Jan 22, 2010 09:11 PM

(

... of course the war is over. Doesn't mean human life isn't suffer.. Doesn't mean you go and live a happy life.. For some, they hide from those who still want to hunt them down and kill.


[This comment has been edited by RFA Editorial staff per our Terms of Use]

Apr 12, 2014 07:24 AM

Anonymous Reader

I agree with Addulite. It seems to be a very practical idea.In order for your voice to be heard, Hmong peoples have to act now before it's too late. Please sacrifice your time, energy and any resources to save people who have been oppressed by the Lao Totalitarian Regime.

Jan 19, 2010 05:42 PM

Anonymous Reader

If you Hmong people are smart your should march to DC, United Nations headquarter, and the state capital by thousands. I am sure the US would act and do something fast. Stop talking, get your people around the world and start marching and drumming. This is the only way to be heard. It is time Hmong people.

Jan 19, 2010 09:52 AM

Anonymous Reader

We are know so well that Hmong did not want to return to Laos, Hmong know very and deep that one day they will got kill by Communists Lao. What Lao / Thai Government want to return Hmong back to Laos because they are hated Hmong people as well as Hmong supported CIA during Vientnam War.

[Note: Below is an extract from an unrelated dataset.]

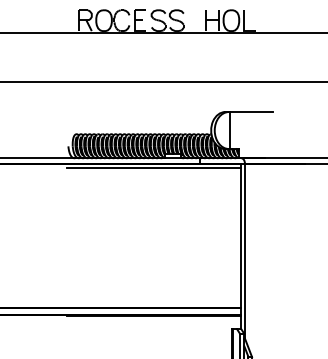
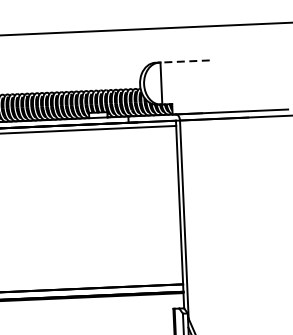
line: (251, 112) -> (184, 62), solid -> dashed

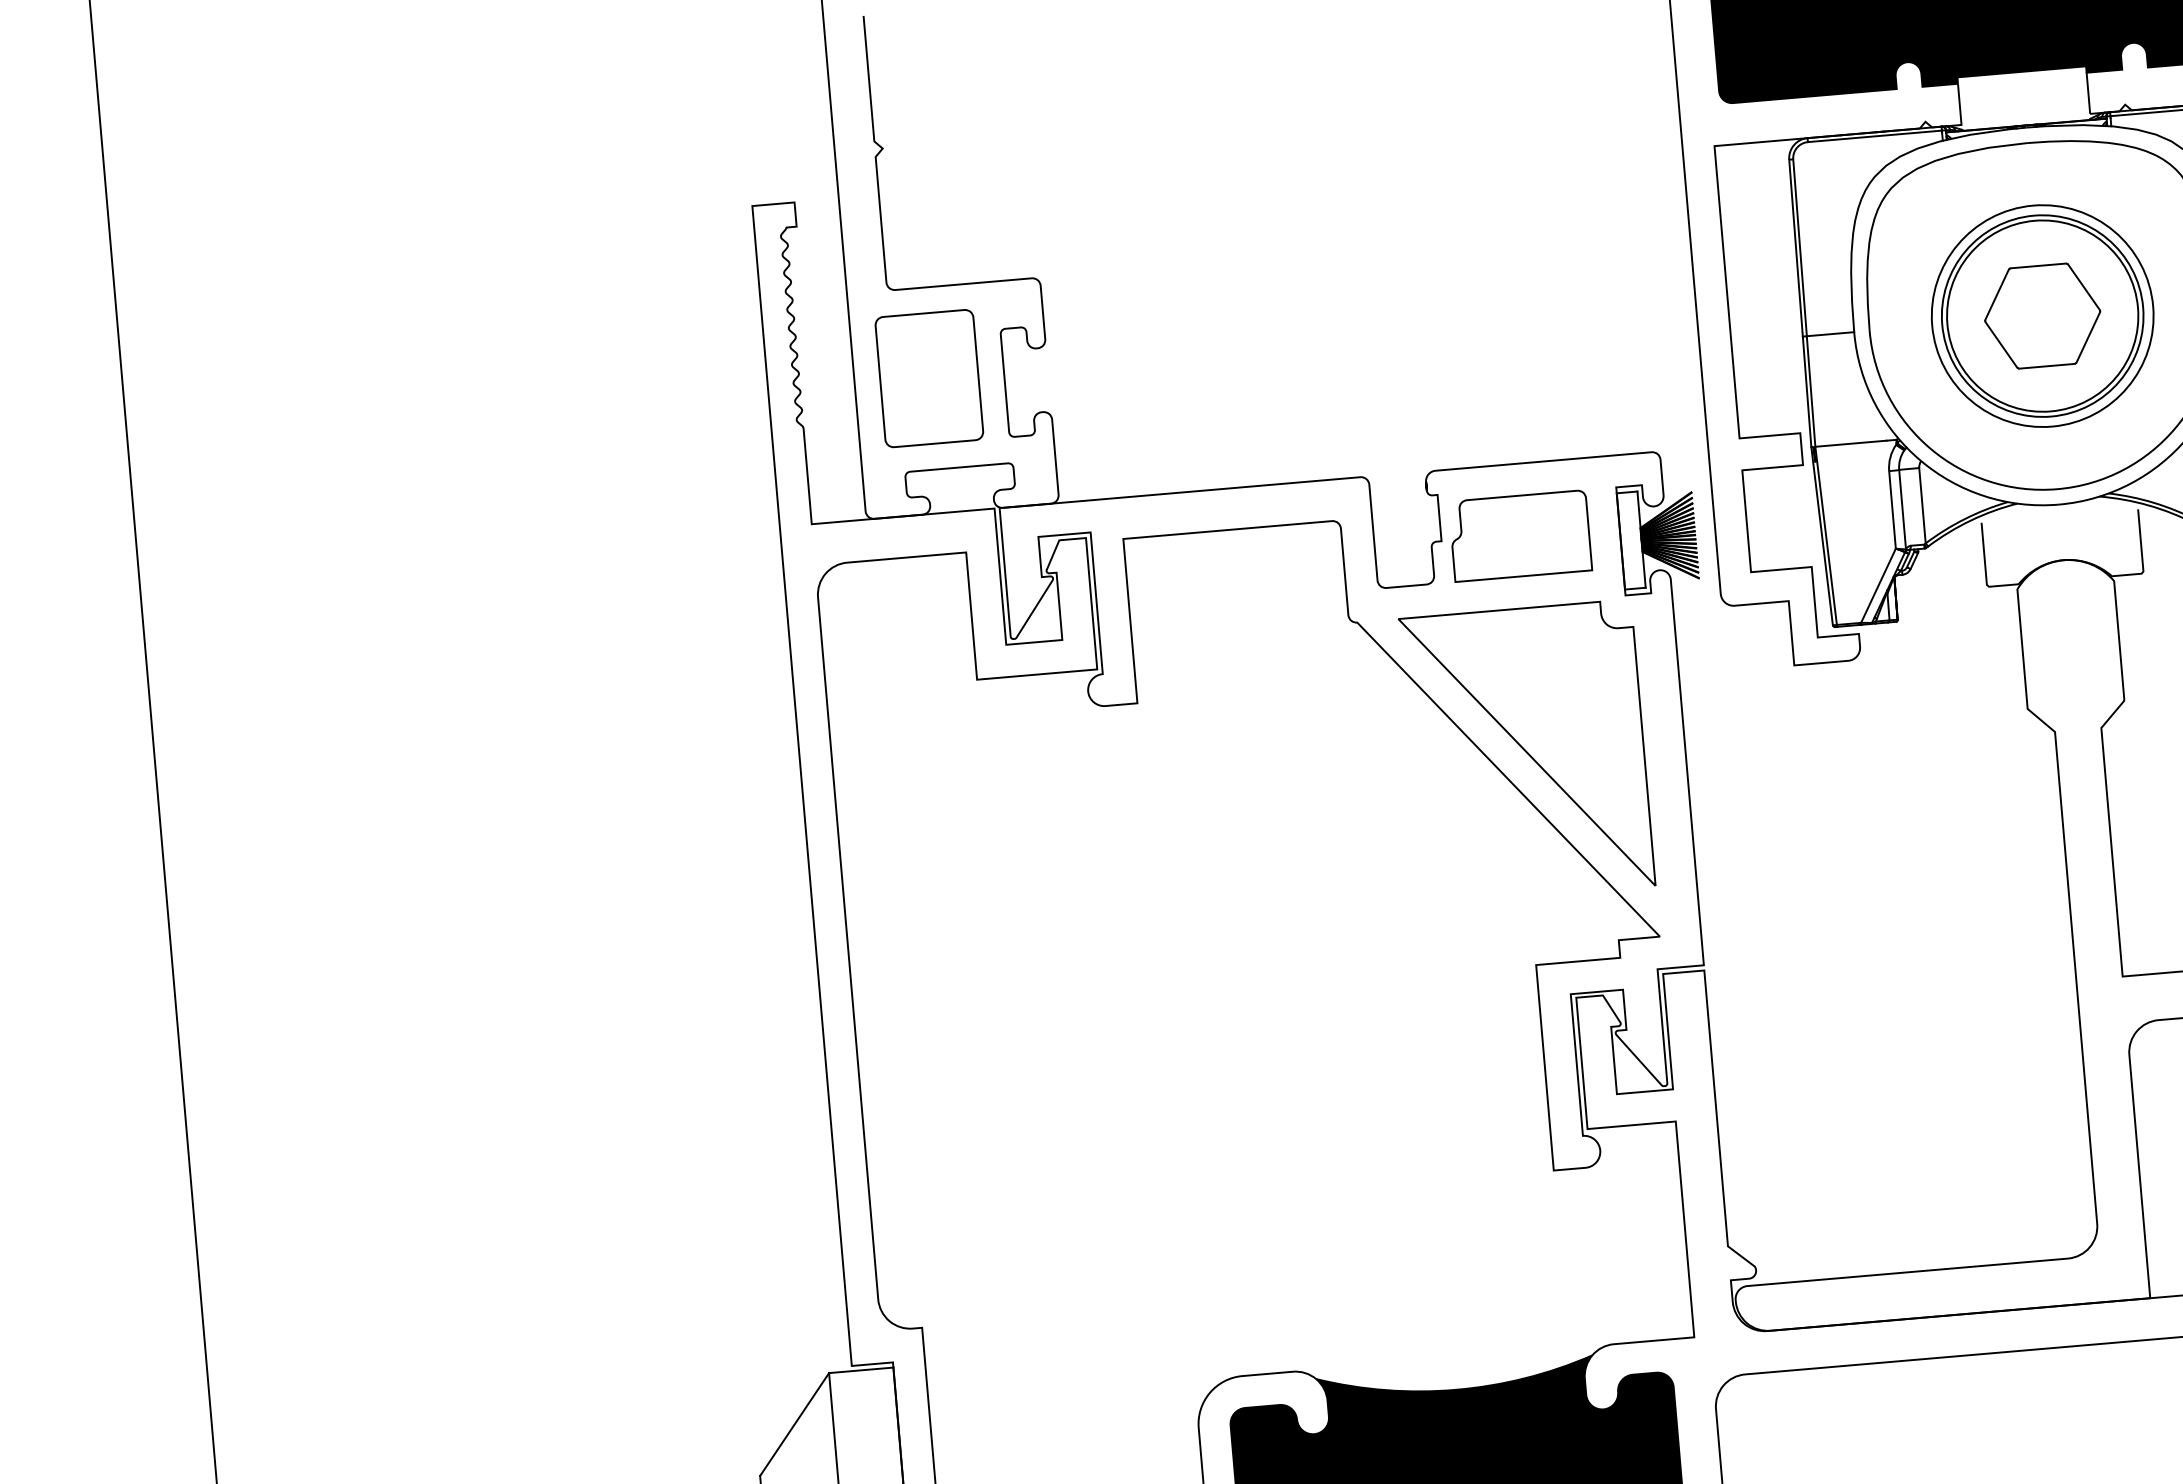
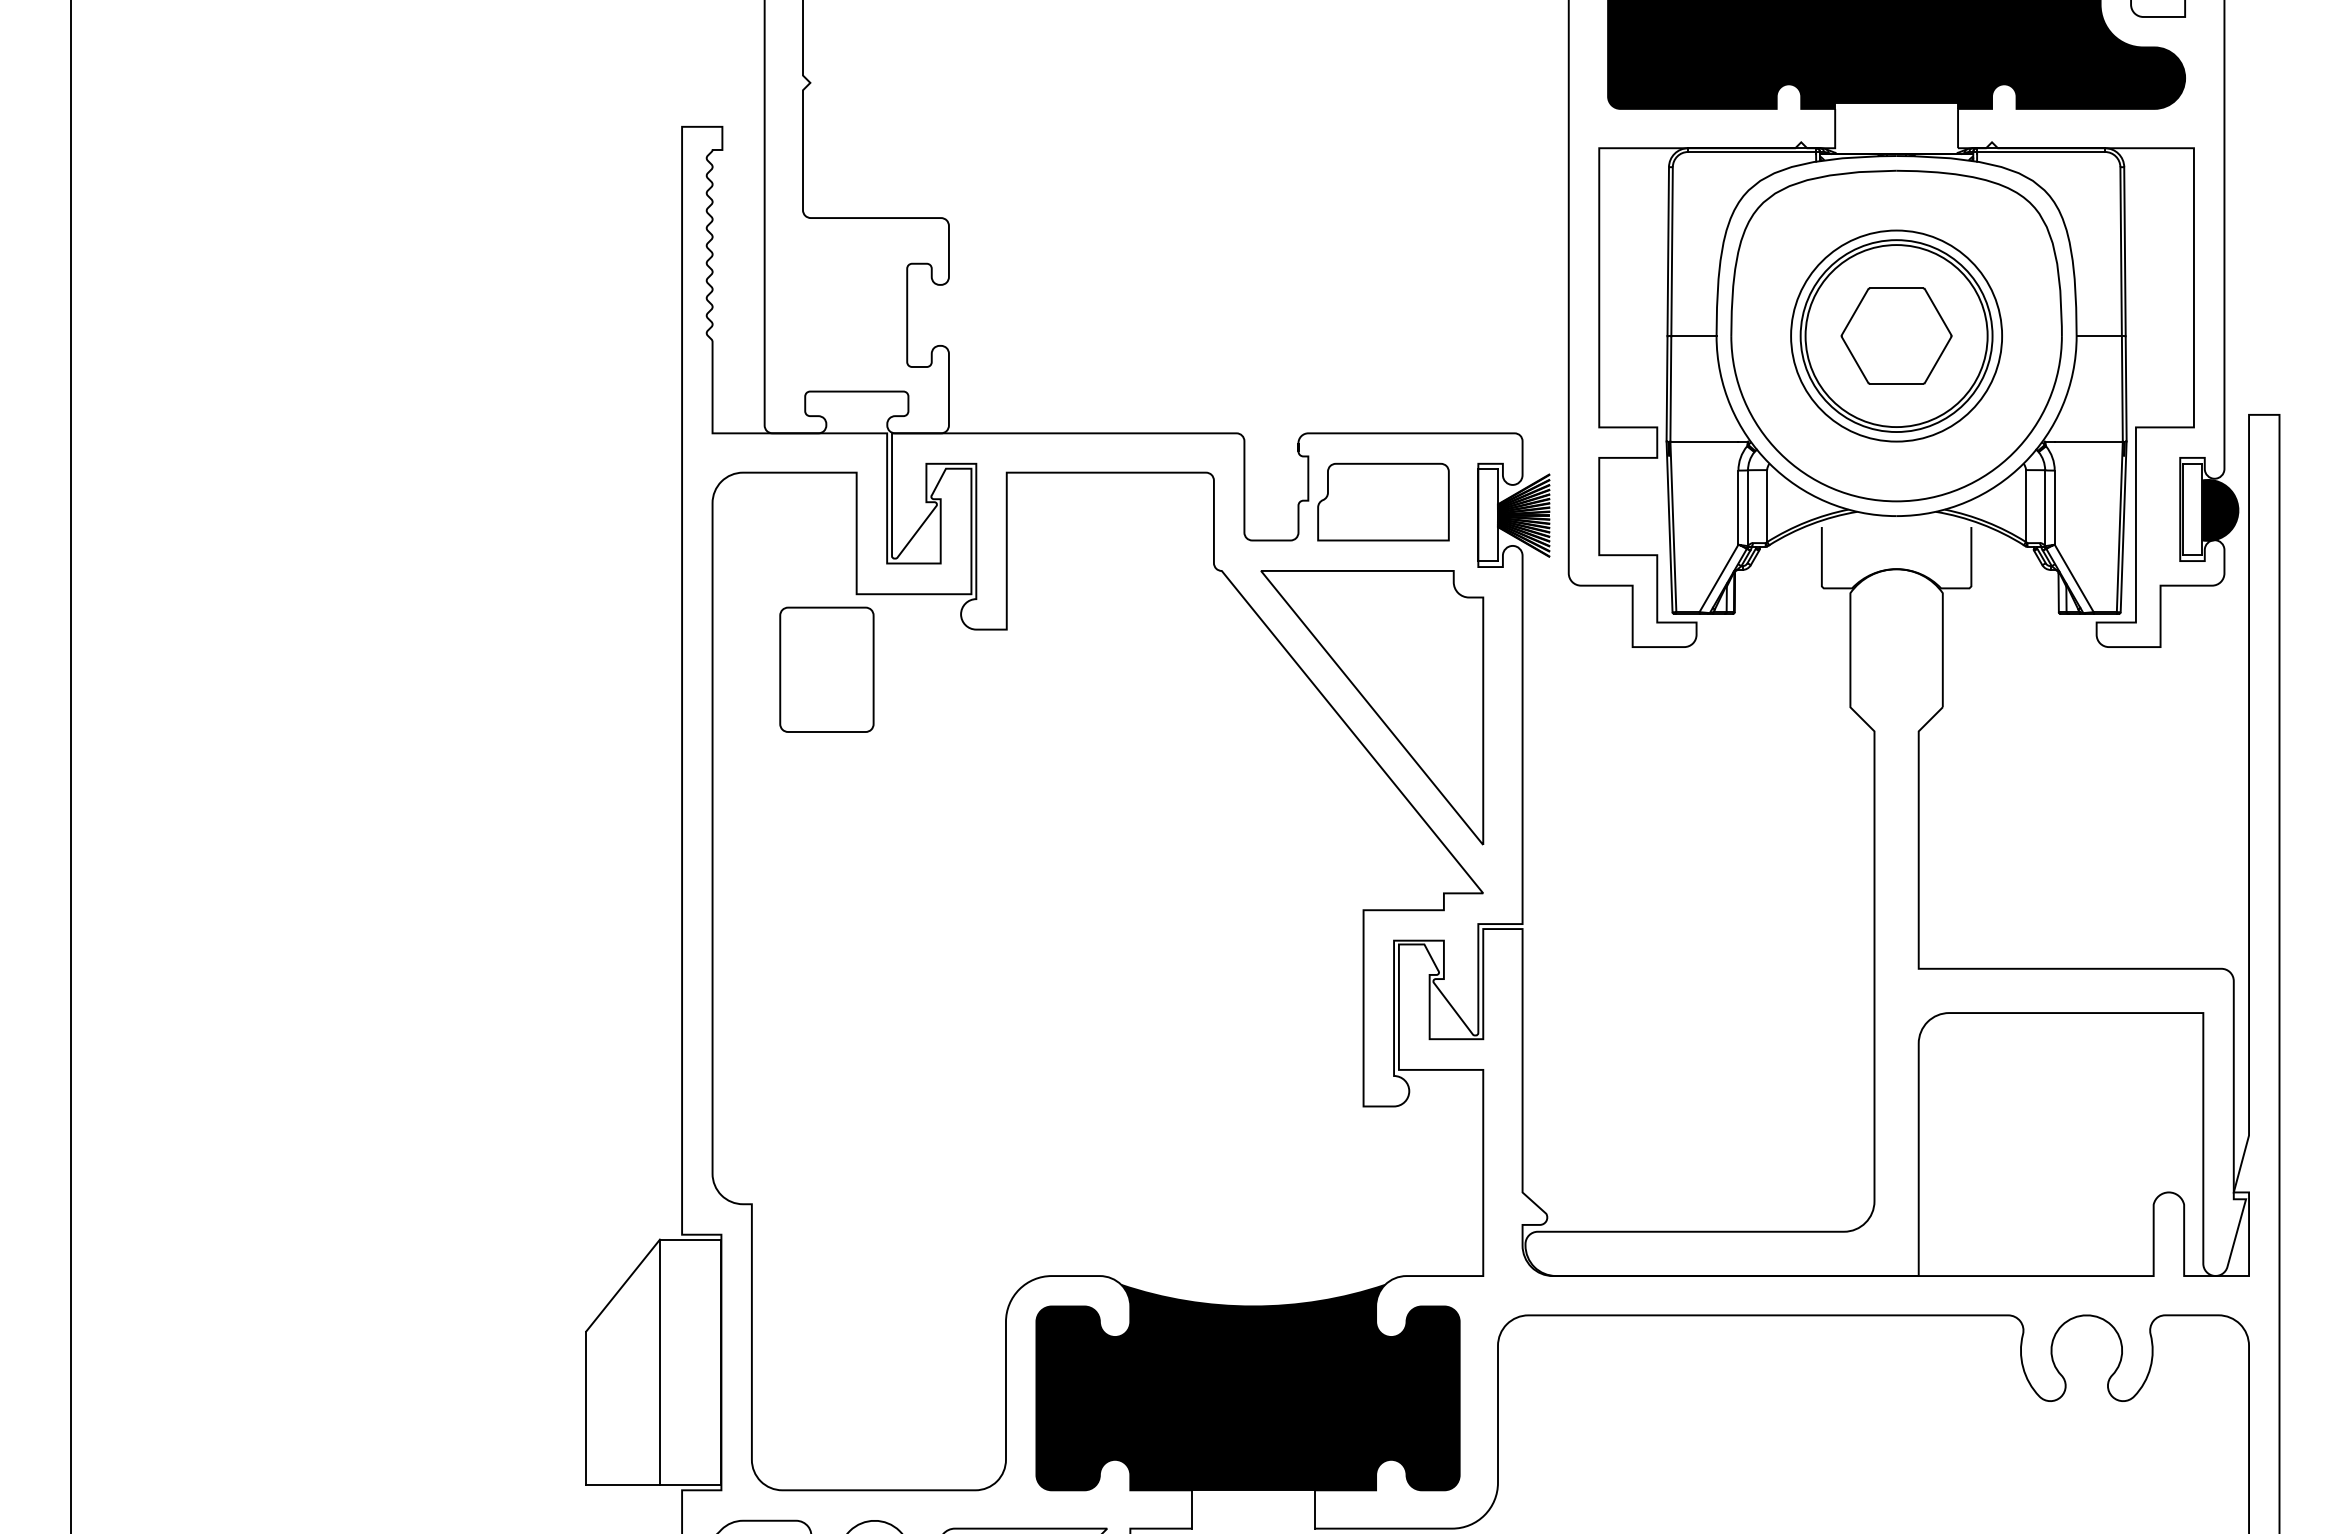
part: (928, 378) -> (826, 669), moved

Also, now Thai Prime Minister, Abhisit Vejjajiva we can call his is a Communist as Laos and Vietnam too,. Thai Prime Minister, Abhisit Vejjajiva will bring the Thai country falling to be communists country as well.
Thai better keep out this bad man out of Thai country soon.... He will try to destroy the Thai King eihter....

Jan 16, 2010 11:36 PM

Anonymous Reader

The Thai and Lao Governments did do their part by giving other countries a chance to resettle the Hmong refugees stalling in Thailand for the past four years. Other countries failed to act but continued to criticize Thai and Lao Govs.